- Film poster
- Directed by: Ashok Thiagarajan
- Written by: Ashok Thiagarajan
- Produced by: Ashok Thiagarajan
- Starring: Venba Aadukalam Naren Abi Saravanan Appukutty
- Cinematography: Srinivas Devamsam
- Edited by: Gopi Krishna
- Music by: Bhavatharini
- Production company: Raji Nila Mukil Films
- Release date: 31 January 2020;
- Running time: 120 minutes
- Country: India
- Language: Tamil

= Maayanadhi =

2020 Indian Tamil drama film

Maayanadhi is a 2020 Indian Tamil language drama film written, produced, and directed by Ashok Thiagarajan in his directorial debut. The film stars Venba, Aadukalam Naren, Abi Saravanan and Appukutty in the lead roles. The music was composed by Bhavatharini with cinematography by Srinivas Devamsam and editing by Gopi Krishna. The film released on 31 January 2020.

Maayanadhi was dubbed in Telugu as Mayanathi in 2026.

== Cast ==
- Venba as Kousalya
- Aadukalam Naren as Kowsalya's father
- Abi Saravanan as Senthil
- Appukutty as Mani
- Thamizh Venkat as Kowsalya's uncle
- Kantharaj as Jayachandran
- Durga Venugopal as Headmistress Martina
- Rudhran as Vanakkar
- Sivaprakasam as Senthil's father
- Vijayasri as Malini Miss

== Production ==

This project was officially launched in February 2018, Ashok Thiagarajan is making his debut as the Director and producer of the venture, under his newly established Raji Nila Mukil Films (RNM FILMS) Productions banner. Actors include Venba, Abi Saravanan and Aadukalam Naren, with Appukutty signed to play the lead role.

Bhavatharani was selected as music director. Meanwhile, Srinivas Devamsam, Gopi Krishna, and Mayil Krishnan was signed as cinematographer, editor, and art director respectively for this film.

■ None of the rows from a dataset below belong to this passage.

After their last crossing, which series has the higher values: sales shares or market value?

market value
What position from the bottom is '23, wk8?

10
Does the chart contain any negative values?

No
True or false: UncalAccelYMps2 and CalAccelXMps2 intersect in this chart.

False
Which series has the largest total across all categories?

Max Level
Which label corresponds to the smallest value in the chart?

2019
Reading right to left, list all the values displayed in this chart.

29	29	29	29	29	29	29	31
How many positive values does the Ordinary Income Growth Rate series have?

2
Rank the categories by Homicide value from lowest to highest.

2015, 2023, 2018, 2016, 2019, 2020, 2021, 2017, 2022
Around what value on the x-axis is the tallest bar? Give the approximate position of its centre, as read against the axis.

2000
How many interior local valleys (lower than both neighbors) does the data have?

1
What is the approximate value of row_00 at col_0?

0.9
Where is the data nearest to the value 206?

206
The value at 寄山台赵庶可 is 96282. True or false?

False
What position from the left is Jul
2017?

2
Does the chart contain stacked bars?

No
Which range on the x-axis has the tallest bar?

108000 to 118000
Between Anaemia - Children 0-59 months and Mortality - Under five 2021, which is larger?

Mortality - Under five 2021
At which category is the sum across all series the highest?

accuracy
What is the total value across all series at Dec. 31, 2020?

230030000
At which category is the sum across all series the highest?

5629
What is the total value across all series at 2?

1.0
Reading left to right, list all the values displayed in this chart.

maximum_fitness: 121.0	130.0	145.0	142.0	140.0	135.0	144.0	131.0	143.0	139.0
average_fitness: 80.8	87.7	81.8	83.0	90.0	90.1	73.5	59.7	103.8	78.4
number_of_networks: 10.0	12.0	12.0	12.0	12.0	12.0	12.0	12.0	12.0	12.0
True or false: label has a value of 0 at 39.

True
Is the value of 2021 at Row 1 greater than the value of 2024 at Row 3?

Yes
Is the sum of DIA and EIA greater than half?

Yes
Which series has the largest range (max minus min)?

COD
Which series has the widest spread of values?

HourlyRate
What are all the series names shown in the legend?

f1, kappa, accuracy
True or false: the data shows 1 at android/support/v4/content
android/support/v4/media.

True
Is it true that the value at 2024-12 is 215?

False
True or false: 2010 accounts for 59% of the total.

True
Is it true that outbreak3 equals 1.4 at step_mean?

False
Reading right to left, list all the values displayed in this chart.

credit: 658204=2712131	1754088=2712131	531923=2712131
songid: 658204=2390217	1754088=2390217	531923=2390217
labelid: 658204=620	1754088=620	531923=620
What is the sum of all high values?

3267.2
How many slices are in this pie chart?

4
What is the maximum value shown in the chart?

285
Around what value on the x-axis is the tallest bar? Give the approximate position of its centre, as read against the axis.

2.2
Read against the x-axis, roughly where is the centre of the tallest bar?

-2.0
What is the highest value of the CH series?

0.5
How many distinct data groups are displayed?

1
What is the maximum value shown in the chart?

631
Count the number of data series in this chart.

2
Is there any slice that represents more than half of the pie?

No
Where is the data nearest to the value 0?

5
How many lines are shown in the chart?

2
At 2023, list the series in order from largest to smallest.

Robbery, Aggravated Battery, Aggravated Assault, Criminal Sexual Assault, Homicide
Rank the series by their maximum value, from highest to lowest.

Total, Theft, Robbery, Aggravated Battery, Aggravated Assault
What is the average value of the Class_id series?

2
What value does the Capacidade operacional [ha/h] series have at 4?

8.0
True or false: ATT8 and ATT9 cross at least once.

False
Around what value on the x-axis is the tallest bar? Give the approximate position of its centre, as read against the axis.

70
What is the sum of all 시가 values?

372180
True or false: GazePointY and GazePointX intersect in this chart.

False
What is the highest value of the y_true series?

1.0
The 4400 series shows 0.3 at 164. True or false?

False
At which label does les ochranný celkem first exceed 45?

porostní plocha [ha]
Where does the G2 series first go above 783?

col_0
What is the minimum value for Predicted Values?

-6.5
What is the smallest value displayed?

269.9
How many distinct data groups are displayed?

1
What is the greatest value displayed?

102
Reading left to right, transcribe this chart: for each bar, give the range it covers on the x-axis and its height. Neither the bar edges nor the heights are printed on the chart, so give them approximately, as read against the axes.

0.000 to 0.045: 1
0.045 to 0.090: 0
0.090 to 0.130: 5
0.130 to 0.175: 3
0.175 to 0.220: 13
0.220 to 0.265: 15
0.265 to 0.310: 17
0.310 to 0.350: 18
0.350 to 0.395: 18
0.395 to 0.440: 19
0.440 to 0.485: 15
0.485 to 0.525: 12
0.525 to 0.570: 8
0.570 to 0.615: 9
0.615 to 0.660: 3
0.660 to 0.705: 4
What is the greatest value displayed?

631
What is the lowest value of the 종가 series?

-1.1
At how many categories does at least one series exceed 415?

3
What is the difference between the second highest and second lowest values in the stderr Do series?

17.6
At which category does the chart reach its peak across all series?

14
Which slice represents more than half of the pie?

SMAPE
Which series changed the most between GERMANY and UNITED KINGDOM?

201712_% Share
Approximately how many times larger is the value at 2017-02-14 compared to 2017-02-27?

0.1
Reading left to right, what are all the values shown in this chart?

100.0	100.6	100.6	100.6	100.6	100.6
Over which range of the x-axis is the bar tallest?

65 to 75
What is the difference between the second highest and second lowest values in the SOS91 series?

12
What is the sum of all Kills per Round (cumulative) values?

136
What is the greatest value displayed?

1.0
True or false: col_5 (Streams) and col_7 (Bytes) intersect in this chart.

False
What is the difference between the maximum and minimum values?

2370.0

Maayanadhi planning to release on 31 January 2020.

== Soundtrack ==
Soundtrack was composed by Bhavatharini. Yuvan Shankar Raja and Ameer attended the audio launch as chief guests.
- Ganja Paarvai - Senthildas, Priyanka
- Mayil Iragu - Priya Mali
- Yaavum Ingu - Srisha

== Release ==
The Times of India gave the film two out of five stars and stated that "A better script would have helped them [the cast of the film] more". The Asian Age gave the film two-and-a-half out of five stars and wrote that " A taut narration and a little more coherence would have enhanced the film".